O dia em que a Tribuna quase acabou antes de começar
Ronaldo Dutra, editor na Tribuna entre 1981 e 2008
Trabalhei durante oito anos nos Diários Associados. Quando os boatos de que o grupo acabaria foram crescendo, o Juracy Neves já estava montando a Tribuna no auditório da Academia de Comércio. Eu tinha 36 anos e três filhos, fui até a Academia pedir emprego no dia 6 de julho de 1981. Ainda não existia jornal, mas o diretor-superintendente Afonso Riberio da Cruz, que tinha sido meu professor na Universidade, me contratou. Teoricamente, sou o primeiro funcionário da Tribuna. Eu era editor do noticiário político nacional e do noticiário internacional.

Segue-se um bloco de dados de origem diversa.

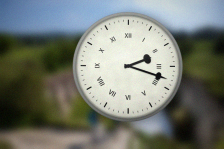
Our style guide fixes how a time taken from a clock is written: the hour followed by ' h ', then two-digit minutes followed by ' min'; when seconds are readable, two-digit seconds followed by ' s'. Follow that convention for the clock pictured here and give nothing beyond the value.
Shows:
2 h 18 min
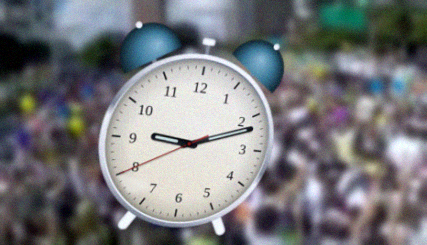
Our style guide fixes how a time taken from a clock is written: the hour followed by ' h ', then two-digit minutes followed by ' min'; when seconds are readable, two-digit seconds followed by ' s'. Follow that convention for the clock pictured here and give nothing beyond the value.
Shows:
9 h 11 min 40 s
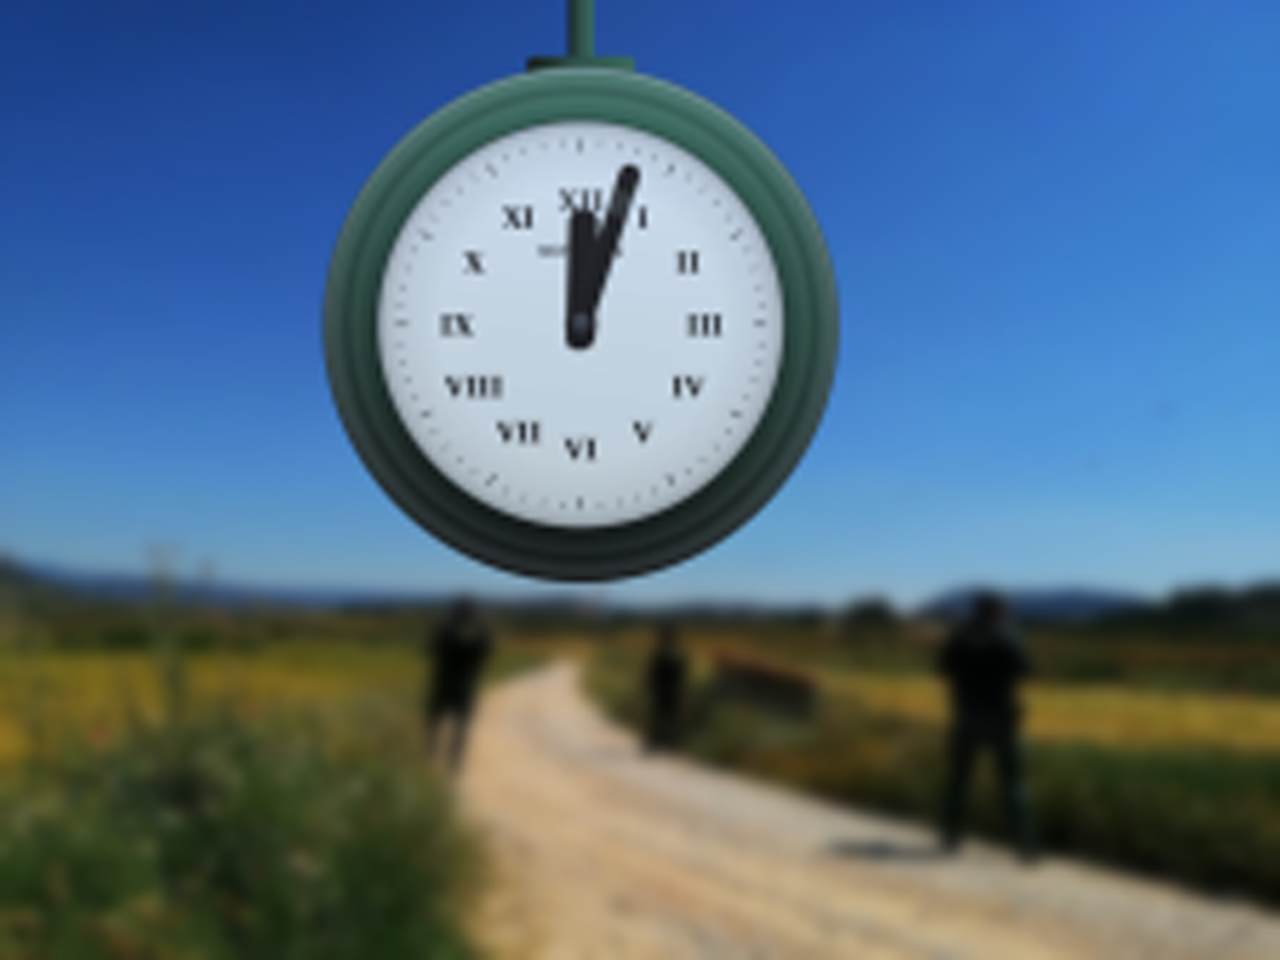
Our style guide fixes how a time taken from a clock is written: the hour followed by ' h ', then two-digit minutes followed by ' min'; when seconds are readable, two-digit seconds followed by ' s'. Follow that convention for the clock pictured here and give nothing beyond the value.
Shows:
12 h 03 min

No dia 31 de agosto de 1981, quando estava sendo preparada a primeira edição da Tribuna, o editor-geral Eloísio Furtado de Mendonça chamou o fotógrafo Humberto Nicoline e lhe mandou ir para a Praça do Central, porque havia um grupo teatral amador encenando uma peça contra ditaduras. Não era especificamente contra a Ditadura Militar brasileira, mas contra qualquer regime de força.
Chegando lá, a Polícia Federal já tentava coibir o espetáculo, que estava sendo ao ar livre. O Humberto tinha comprado uma máquina fotográfica de último tipo para trabalhar. A Polícia Federal arrancou a máquina da mão do Humberto porque ele teimou em fotografar depois de os policiais terem proibido. Por volta das 14h, o Humberto voltou à Redação desesperado, porque era uma máquina caríssima. Então, o editor de polícia, Carlos Fedoceo Neto, que tinha algum trânsito junto à Polícia Federal, foi até a delegacia, onde passou todo o restante da tarde e parte da noite até conseguir liberar a máquina.
Mas surgiu uma segunda luta: a Polícia Federal liberou a máquina, mas proibiu a divulgação das fotos. O jornal circularia no dia seguinte. Seria a primeira edição. A redação estava parada por conta daquilo. A maioria das páginas já estava programada. Faltava apenas esta notícia, que seria a principal. Não seria a manchete, mas a principal. A rigor, a censura não existia mais oficialmente. Foi um ato arbitrário do comando da Polícia Federal de Juiz de Fora.
Eram tempos que não eram mais chamados de tempos bicudos. A “Ditadura de Chumbo” tinha teoricamente acabado. Porém, havia uma porção de remanescentes dela achando que poderiam interferir nos órgãos de comunicação. Anteriormente, eram tempos tão difíceis que até o noticiário esportivo era censurado de acordo com o teor do texto. Quando eu ainda trabalhava nos Diários Associados, aparecia um tenentezinho qualquer na Redação, achava que o texto estava pesado e mandava mudar.
Os tempos eram tão incertos que a tensão foi muito grande em toda a Redação da Tribuna. Mais de 40 jornalistas sem saber o que aconteceria. Não se sabia se haveria jornal ou não. Então, telefonamos para o Juracy, que foi até a Redação. Nós, editores, fizemos uma reunião com o Juracy até conseguirmos liberar as fotos para publicação entre 22h e 23h. Graças à interferência de alguns amigos do diretor da Polícia Federal de Juiz de Fora e ao prestígio do Juracy, foi conseguida a liberação da publicação. Foi uma confusão dos diabos. Se não fosse isso, a edição do dia 1º de setembro não teria saído, pelo menos não naquela data.
Fomos rodar o jornal lá pelas 3h. A edição saiu com todas as notícias que tinham sido programadas, inclusive com as fotografias até então censuradas. Começamos mesmo no dia 1º de setembro e as edições seguem até hoje. Mas a Tribuna foi seriamente ameaçada por um simples espetáculo cujo autor não era nem brasileiro.
A sorte dos jornalistas era principalmente a ação do Eloísio, do editor-executivo José Carlos de Lery Guimarães e do secretário de Redação Renato Henrique Dias. Eles mantinham reuniões diárias com o Juracy para discutir a edição seguinte para aparar as arestas de tal modo que não incomodassem os policiais federais da época. A Tribuna pôde circular novamente, mas sempre com o olhar desconfiado das autoridades policiais de então em Juiz de Fora.